**What is expected:**
The full set of entries below must be returned exactly as shown.

━━━━━ Excerpted records ━━━━━

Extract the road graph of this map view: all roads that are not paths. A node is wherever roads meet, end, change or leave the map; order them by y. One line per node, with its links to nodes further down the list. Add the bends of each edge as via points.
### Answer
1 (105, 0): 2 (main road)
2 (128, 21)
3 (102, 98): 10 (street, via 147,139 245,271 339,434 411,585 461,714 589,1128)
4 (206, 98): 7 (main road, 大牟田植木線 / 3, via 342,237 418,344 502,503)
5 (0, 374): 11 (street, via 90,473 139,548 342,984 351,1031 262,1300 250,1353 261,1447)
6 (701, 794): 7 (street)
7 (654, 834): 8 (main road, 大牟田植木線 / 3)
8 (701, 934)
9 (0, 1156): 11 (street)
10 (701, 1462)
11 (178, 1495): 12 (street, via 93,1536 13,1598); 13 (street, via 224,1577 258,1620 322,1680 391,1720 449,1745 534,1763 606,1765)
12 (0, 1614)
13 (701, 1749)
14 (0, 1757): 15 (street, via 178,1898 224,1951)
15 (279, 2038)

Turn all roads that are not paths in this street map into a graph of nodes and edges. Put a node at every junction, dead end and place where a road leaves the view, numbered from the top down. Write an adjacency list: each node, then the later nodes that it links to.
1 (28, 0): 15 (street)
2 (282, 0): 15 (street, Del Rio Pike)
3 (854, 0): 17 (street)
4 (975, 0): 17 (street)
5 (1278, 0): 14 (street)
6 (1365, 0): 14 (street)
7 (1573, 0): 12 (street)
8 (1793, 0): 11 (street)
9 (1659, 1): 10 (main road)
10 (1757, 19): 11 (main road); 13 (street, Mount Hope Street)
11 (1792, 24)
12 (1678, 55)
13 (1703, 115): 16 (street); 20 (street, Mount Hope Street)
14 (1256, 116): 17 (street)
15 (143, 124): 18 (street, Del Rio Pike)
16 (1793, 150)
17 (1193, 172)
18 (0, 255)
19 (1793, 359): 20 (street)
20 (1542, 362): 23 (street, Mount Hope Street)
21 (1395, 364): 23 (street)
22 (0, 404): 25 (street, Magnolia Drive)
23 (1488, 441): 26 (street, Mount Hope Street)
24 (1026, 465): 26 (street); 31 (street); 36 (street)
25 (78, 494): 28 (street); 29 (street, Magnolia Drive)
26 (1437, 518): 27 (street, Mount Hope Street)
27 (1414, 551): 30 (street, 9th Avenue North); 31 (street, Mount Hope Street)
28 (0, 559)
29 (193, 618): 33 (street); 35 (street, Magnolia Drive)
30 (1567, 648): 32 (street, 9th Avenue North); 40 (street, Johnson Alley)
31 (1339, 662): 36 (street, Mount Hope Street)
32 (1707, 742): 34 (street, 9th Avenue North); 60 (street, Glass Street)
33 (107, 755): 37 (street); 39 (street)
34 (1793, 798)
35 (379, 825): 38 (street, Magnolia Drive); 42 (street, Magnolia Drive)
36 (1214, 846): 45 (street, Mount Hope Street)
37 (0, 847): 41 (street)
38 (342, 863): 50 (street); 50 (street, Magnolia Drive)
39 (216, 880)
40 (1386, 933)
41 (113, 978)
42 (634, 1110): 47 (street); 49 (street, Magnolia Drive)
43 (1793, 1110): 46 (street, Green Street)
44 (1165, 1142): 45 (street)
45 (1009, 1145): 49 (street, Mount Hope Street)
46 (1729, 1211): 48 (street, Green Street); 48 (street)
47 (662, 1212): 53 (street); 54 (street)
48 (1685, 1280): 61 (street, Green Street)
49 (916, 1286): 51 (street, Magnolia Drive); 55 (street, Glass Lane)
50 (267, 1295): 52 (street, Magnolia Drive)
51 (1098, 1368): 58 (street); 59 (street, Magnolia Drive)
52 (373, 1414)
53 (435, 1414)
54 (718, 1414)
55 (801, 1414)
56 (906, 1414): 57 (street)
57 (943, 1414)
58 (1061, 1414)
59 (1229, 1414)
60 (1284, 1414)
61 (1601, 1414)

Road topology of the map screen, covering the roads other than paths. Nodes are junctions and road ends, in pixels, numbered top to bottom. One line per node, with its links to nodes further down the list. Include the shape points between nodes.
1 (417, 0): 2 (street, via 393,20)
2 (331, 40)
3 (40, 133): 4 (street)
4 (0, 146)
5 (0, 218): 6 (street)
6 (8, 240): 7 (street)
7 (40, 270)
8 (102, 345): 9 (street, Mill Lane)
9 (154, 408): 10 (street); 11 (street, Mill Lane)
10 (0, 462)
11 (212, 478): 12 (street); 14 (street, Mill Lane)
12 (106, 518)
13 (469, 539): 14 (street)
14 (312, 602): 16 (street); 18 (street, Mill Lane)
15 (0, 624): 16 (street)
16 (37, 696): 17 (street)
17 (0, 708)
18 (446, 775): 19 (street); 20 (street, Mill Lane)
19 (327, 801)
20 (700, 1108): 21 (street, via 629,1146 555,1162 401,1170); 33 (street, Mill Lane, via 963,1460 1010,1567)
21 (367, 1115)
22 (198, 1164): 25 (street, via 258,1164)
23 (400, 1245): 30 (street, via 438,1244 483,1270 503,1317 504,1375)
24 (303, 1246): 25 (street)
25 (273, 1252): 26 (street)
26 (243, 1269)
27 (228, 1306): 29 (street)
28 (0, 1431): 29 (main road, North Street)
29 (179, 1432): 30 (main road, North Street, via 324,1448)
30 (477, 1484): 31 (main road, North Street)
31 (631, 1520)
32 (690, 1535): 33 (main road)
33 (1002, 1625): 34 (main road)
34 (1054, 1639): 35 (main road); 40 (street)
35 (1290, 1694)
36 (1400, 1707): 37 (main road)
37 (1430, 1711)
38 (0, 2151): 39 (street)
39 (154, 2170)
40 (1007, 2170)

━━━━━

**Written reply:**
Extract the road graph of this map view: all roads that are not paths. A node is wherever roads meet, end, change or leave the map; order them by y. One line per node, with its links to nodes further down the list. Add the bends of each edge as via points.
### Answer
1 (105, 0): 2 (main road)
2 (128, 21)
3 (102, 98): 10 (street, via 147,139 245,271 339,434 411,585 461,714 589,1128)
4 (206, 98): 7 (main road, 大牟田植木線 / 3, via 342,237 418,344 502,503)
5 (0, 374): 11 (street, via 90,473 139,548 342,984 351,1031 262,1300 250,1353 261,1447)
6 (701, 794): 7 (street)
7 (654, 834): 8 (main road, 大牟田植木線 / 3)
8 (701, 934)
9 (0, 1156): 11 (street)
10 (701, 1462)
11 (178, 1495): 12 (street, via 93,1536 13,1598); 13 (street, via 224,1577 258,1620 322,1680 391,1720 449,1745 534,1763 606,1765)
12 (0, 1614)
13 (701, 1749)
14 (0, 1757): 15 (street, via 178,1898 224,1951)
15 (279, 2038)

Turn all roads that are not paths in this street map into a graph of nodes and edges. Put a node at every junction, dead end and place where a road leaves the view, numbered from the top down. Write an adjacency list: each node, then the later nodes that it links to.
1 (28, 0): 15 (street)
2 (282, 0): 15 (street, Del Rio Pike)
3 (854, 0): 17 (street)
4 (975, 0): 17 (street)
5 (1278, 0): 14 (street)
6 (1365, 0): 14 (street)
7 (1573, 0): 12 (street)
8 (1793, 0): 11 (street)
9 (1659, 1): 10 (main road)
10 (1757, 19): 11 (main road); 13 (street, Mount Hope Street)
11 (1792, 24)
12 (1678, 55)
13 (1703, 115): 16 (street); 20 (street, Mount Hope Street)
14 (1256, 116): 17 (street)
15 (143, 124): 18 (street, Del Rio Pike)
16 (1793, 150)
17 (1193, 172)
18 (0, 255)
19 (1793, 359): 20 (street)
20 (1542, 362): 23 (street, Mount Hope Street)
21 (1395, 364): 23 (street)
22 (0, 404): 25 (street, Magnolia Drive)
23 (1488, 441): 26 (street, Mount Hope Street)
24 (1026, 465): 26 (street); 31 (street); 36 (street)
25 (78, 494): 28 (street); 29 (street, Magnolia Drive)
26 (1437, 518): 27 (street, Mount Hope Street)
27 (1414, 551): 30 (street, 9th Avenue North); 31 (street, Mount Hope Street)
28 (0, 559)
29 (193, 618): 33 (street); 35 (street, Magnolia Drive)
30 (1567, 648): 32 (street, 9th Avenue North); 40 (street, Johnson Alley)
31 (1339, 662): 36 (street, Mount Hope Street)
32 (1707, 742): 34 (street, 9th Avenue North); 60 (street, Glass Street)
33 (107, 755): 37 (street); 39 (street)
34 (1793, 798)
35 (379, 825): 38 (street, Magnolia Drive); 42 (street, Magnolia Drive)
36 (1214, 846): 45 (street, Mount Hope Street)
37 (0, 847): 41 (street)
38 (342, 863): 50 (street); 50 (street, Magnolia Drive)
39 (216, 880)
40 (1386, 933)
41 (113, 978)
42 (634, 1110): 47 (street); 49 (street, Magnolia Drive)
43 (1793, 1110): 46 (street, Green Street)
44 (1165, 1142): 45 (street)
45 (1009, 1145): 49 (street, Mount Hope Street)
46 (1729, 1211): 48 (street, Green Street); 48 (street)
47 (662, 1212): 53 (street); 54 (street)
48 (1685, 1280): 61 (street, Green Street)
49 (916, 1286): 51 (street, Magnolia Drive); 55 (street, Glass Lane)
50 (267, 1295): 52 (street, Magnolia Drive)
51 (1098, 1368): 58 (street); 59 (street, Magnolia Drive)
52 (373, 1414)
53 (435, 1414)
54 (718, 1414)
55 (801, 1414)
56 (906, 1414): 57 (street)
57 (943, 1414)
58 (1061, 1414)
59 (1229, 1414)
60 (1284, 1414)
61 (1601, 1414)

Road topology of the map screen, covering the roads other than paths. Nodes are junctions and road ends, in pixels, numbered top to bottom. One line per node, with its links to nodes further down the list. Include the shape points between nodes.
1 (417, 0): 2 (street, via 393,20)
2 (331, 40)
3 (40, 133): 4 (street)
4 (0, 146)
5 (0, 218): 6 (street)
6 (8, 240): 7 (street)
7 (40, 270)
8 (102, 345): 9 (street, Mill Lane)
9 (154, 408): 10 (street); 11 (street, Mill Lane)
10 (0, 462)
11 (212, 478): 12 (street); 14 (street, Mill Lane)
12 (106, 518)
13 (469, 539): 14 (street)
14 (312, 602): 16 (street); 18 (street, Mill Lane)
15 (0, 624): 16 (street)
16 (37, 696): 17 (street)
17 (0, 708)
18 (446, 775): 19 (street); 20 (street, Mill Lane)
19 (327, 801)
20 (700, 1108): 21 (street, via 629,1146 555,1162 401,1170); 33 (street, Mill Lane, via 963,1460 1010,1567)
21 (367, 1115)
22 (198, 1164): 25 (street, via 258,1164)
23 (400, 1245): 30 (street, via 438,1244 483,1270 503,1317 504,1375)
24 (303, 1246): 25 (street)
25 (273, 1252): 26 (street)
26 (243, 1269)
27 (228, 1306): 29 (street)
28 (0, 1431): 29 (main road, North Street)
29 (179, 1432): 30 (main road, North Street, via 324,1448)
30 (477, 1484): 31 (main road, North Street)
31 (631, 1520)
32 (690, 1535): 33 (main road)
33 (1002, 1625): 34 (main road)
34 (1054, 1639): 35 (main road); 40 (street)
35 (1290, 1694)
36 (1400, 1707): 37 (main road)
37 (1430, 1711)
38 (0, 2151): 39 (street)
39 (154, 2170)
40 (1007, 2170)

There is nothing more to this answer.